Canada's Condominium Magazine

Green bonds could help fund GTA transit growth

Ontario premier Kathleen Wynne has announced that her government will issue the first green bonds in Canada for the purpose of funding public transit. This is the first new transit-specific fund-raising method proposed by Wynne, and it’s also the first that would be entirely voluntary. Other proposed funding tools would involve taxes and levies of various kinds, all of which have been opposed by interest groups in the province, including the development industry and businesses. Metrolinx, the body that oversees transit in the GTA, needs to raise $2 billion a year for the next twenty years to fund all the transit expansion plans on the table at the present.

The finance minister, Charles Sousa, is optimistic about the potential in green bonds, because “investors are hungry for this kind of stuff.” The premier herself is counting on Ontarians’ appetite for green bonds, noting that the worldwide market for them doubled in the last year. It now stands at $346 billion.

Green bonds are defined as fixed-income securities issued to raise money for specific projects that will provide some form of environmental benefit. The market for them so far—the first green bond was issued only in 2008 by the World Bank—has been mainly institutional, according to a policy brief issued by the University of Ottawa’s Sustainable Prosperity institute. What is needed now, in this still-early stage of their growth, is for governments to provide “the right support and enabling environment” to grow the green bond market.

Green Bonds directly involve the Canadian public in a positive way on the climate change issue. In a recent poll conducted by Nanos Research, 81.8 per cent of Canadians support the Green Bond initiative and 62.2 per cent say they would purchase Green Bonds with an interest rate similar to a Canada Savings Bond.

Green Bonds Public Policy Proposal, 2008

Canada’s green bonds market made a breakthrough last year, according to a report from the Climate Bonds Initiative, based in London, England. Three renewable energy project bonds were issued with a value of $855 million. This is small compared to the global totals, but they brought the total “universe” of green bonds issued in Canada to $5.7 billion. In the US, by comparison, the value of green bonds issued last year was $74 billion.
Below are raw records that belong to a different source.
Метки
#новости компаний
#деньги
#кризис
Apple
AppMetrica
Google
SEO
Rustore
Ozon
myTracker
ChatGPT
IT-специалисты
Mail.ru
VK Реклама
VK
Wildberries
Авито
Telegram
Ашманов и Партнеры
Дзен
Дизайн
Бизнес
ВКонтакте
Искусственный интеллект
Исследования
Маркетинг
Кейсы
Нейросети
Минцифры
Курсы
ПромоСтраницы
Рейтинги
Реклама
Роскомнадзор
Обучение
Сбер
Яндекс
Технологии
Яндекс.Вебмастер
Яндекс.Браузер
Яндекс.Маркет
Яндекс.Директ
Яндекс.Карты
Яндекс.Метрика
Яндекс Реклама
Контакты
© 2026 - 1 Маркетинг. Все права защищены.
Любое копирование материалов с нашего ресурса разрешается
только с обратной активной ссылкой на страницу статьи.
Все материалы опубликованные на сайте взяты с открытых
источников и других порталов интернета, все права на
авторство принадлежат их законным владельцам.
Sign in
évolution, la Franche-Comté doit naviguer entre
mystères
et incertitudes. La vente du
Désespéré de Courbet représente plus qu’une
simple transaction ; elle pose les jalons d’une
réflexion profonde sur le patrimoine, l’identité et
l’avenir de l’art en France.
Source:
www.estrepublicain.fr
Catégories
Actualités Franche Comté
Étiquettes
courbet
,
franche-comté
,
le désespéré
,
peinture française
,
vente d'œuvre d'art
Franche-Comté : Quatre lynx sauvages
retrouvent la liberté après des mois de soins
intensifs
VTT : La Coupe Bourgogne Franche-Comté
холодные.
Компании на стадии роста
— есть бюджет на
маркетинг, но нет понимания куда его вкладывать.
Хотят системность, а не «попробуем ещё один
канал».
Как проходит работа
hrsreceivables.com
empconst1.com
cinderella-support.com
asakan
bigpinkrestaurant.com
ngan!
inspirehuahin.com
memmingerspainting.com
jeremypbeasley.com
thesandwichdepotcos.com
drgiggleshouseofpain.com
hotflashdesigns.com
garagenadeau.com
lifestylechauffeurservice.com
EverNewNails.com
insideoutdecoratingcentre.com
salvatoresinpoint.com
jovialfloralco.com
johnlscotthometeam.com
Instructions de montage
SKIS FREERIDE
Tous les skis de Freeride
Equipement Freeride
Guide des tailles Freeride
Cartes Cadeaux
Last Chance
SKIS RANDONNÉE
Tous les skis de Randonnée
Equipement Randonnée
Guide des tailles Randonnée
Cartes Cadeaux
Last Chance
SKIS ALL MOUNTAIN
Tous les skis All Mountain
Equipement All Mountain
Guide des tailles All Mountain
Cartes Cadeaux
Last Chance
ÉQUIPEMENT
There is growing evidence that green bonds work. Two weeks ago, the African Development Bank issued an inaugural green bond program of $500 million to raise money for sustainable energy and other climate and environment-related projects. On the first day, October 10, it was oversubscribed, with orders for $550 million. Support was reported to be “very strong” from socially responsible investors, who bought 84 per cent of the bonds.

A spokesman for J.P Morgan, one of the managers in the transaction, called its success another “milestone” in the global development of the green bond market, one that will inspire confidence in other investors to get involved.

The exact structure of the proposed Ontario green bonds will not be known until next week when it is debated in the legislature. Early Canadian proponents, however, made it clear in a position paper issued in 2008 that such bonds should be available to all Canadians, general public and institutional investors alike, from private financial institutions.